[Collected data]
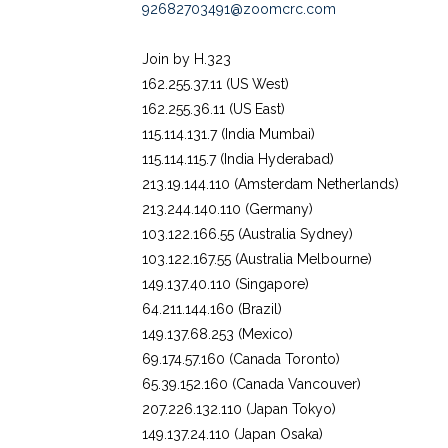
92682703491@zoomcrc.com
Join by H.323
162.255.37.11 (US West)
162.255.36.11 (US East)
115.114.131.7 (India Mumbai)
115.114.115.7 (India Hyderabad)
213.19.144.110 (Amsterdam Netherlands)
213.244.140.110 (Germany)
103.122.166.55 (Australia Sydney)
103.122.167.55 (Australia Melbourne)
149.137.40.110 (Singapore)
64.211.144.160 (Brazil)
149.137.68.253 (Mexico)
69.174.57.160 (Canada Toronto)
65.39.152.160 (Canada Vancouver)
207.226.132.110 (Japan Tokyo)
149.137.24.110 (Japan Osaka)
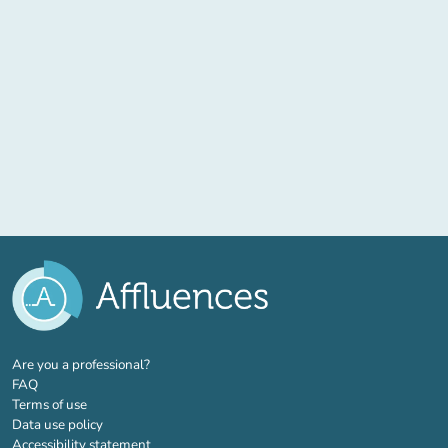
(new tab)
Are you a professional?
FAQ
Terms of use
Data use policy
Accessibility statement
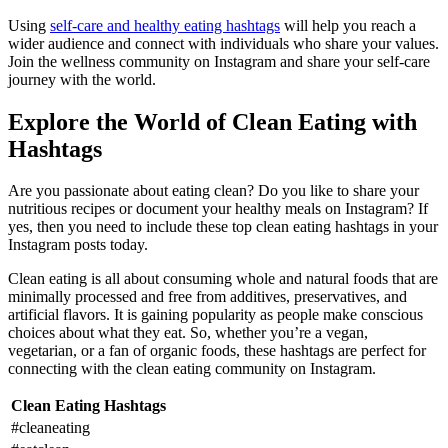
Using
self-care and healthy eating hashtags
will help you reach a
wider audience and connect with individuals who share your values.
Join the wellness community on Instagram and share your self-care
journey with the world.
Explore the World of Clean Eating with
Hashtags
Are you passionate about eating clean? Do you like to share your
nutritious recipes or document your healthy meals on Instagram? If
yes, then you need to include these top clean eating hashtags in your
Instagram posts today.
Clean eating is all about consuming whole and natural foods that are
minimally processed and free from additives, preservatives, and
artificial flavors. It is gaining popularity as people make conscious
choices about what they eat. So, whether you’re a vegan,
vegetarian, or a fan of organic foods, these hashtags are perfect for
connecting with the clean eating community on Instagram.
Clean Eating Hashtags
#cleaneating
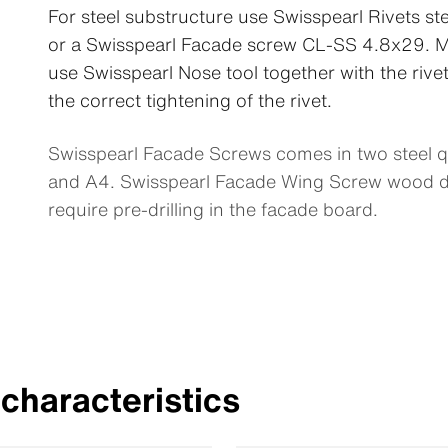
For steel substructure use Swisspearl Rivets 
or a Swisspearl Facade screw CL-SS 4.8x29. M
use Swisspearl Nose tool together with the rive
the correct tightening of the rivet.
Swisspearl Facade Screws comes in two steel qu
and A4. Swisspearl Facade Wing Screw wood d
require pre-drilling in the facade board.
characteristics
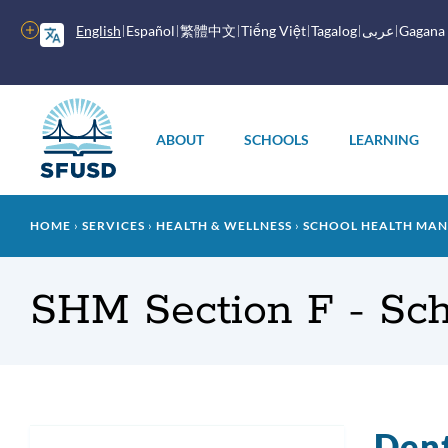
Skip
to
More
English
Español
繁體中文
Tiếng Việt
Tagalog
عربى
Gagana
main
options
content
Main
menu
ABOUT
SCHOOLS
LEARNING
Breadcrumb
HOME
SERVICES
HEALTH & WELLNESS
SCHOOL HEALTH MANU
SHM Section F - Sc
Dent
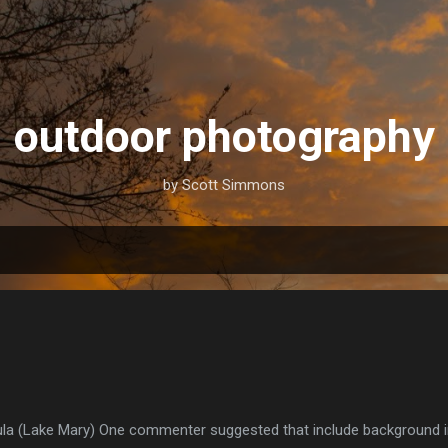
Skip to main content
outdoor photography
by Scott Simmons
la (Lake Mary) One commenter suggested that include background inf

ACTIVITY: Lines holding "community": count them across the data and reply with the number alone.

ANSWER SECTION: 2